Esta pesadilla se achaca al bloqueo criminal, mientras desde la acera de enfrente se desnuda la ineficacia de los entes gubernamentales a todos los niveles. No importa quién tiene la razón. Se solicita urgente solución. Es una pequeña muestra de la sociedad vivida a diario en la intrincada red vial de las profundidades capitalinas.
De velocistas y otros dones
Una de las cosas más inverosímiles de este relato es que el usuario común ya sabe de estos ardides y sigue cayendo en esas trampas, se sigue victimizando. Cuando viene el señor de la pierna visiblemente lesionada, que con cara de mucho dolor pide ayuda para su cirugía que si no resulta urgente corre el riesgo de perder la extremidad –discurso diario por varios años, y no ha perdido ni pierna ni vergüenza– casi todo el vagón dice, en acoplado coro: “No le den nada. Es un farsante. Ese se baja ahorita y sale corriendo para el tren que va en sentido contrario. Es un inmoral. Podría trabajar en vez de pedir…” Y un montón de cosas más. Y en efecto. Casi nadie le da. El tipo pone cara de pocos amigos. Echa sus maldiciones que resultan repelidas por una de las rezanderas improvisadas, cuyo diálogo entra correctamente en acción según el guion prediseñado. El tren se detiene y viene una bendición a ese usuario que por nuevo –o por miedo– le donó algo, y el manco reitera las maldiciones para quienes no cayeron en su trampa. Al abrir la puerta sale como alma que lleva el diablo, sin muestras de dolor alguno, cruza el andén y a empujones –que requieren fortaleza y mucha malicia– atropella a mujeres, niños y gente de la tercera edad, porque él es un pobre lisiado que merece misericordia y debe abordar ese vagón para seguir en su labor de martillo incesante. Coñuesumadre, dice uno para adentro.
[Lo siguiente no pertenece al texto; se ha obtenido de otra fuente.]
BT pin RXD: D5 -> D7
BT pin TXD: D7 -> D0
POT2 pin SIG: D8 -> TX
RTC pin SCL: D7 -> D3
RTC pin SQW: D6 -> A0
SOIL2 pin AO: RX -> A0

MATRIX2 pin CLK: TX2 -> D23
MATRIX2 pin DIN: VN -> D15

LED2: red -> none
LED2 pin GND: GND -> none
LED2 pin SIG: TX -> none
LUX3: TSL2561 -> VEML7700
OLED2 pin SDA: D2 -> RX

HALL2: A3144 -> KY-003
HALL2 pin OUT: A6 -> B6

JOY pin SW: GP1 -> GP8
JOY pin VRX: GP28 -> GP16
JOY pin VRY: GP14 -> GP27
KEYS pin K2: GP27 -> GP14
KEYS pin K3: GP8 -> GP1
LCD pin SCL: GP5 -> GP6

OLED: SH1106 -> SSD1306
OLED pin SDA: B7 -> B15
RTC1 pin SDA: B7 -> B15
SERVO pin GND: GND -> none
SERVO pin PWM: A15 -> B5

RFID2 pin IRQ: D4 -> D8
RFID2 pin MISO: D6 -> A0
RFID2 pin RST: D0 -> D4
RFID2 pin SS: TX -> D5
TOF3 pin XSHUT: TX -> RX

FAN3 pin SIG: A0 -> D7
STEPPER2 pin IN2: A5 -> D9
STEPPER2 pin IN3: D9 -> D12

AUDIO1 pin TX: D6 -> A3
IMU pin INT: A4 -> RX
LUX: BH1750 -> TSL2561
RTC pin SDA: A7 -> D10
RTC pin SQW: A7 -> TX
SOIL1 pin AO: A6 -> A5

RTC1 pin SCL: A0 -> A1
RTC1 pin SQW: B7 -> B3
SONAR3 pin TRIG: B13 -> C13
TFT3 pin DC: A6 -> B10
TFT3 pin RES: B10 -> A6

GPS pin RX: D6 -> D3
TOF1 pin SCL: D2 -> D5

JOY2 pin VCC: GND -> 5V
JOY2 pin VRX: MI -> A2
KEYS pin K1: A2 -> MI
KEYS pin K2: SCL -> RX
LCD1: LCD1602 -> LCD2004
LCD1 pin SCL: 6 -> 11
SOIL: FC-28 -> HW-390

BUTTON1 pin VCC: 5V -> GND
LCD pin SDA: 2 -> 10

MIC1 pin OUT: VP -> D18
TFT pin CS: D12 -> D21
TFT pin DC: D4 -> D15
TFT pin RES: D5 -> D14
El tren sigue su viaje. Apenas avanza, entra en escena el ciego que se muestra contrariado cuando ve que le dieron un billete de 200 mil que ya no acepta nadie, y menos en estos tiempos de cambio de cono monetario. En eso, la muchacha que luce un cartel en el que explica que su sordera se debe a un terrible accidente de moto, voltea cuando le ofreces cinco dólares. Coño, así sí. Y de repente se oye un estruendoso mentón de madre de parte del mudo –que casualmente iba de parrillero en la misma moto que pilotaba la sorda– cuando comprueba que nadie le cree más sus inminentes falacias.
Un mudo le dijo a una sorda que un ciego la está mirando. Eso pasa a diario en nuestro Metro de Caracas, que usted puede abordar con la plena certeza de que hará un tour animado por el realismo mágico que le ofrece la capital, donde además verá escaleras mecánicas que no son mecánicas nada, aire acondicionado que genera calor y funcionarios que no funcionan. ¡Pa qué más! Viva Caracas y su tren mágico.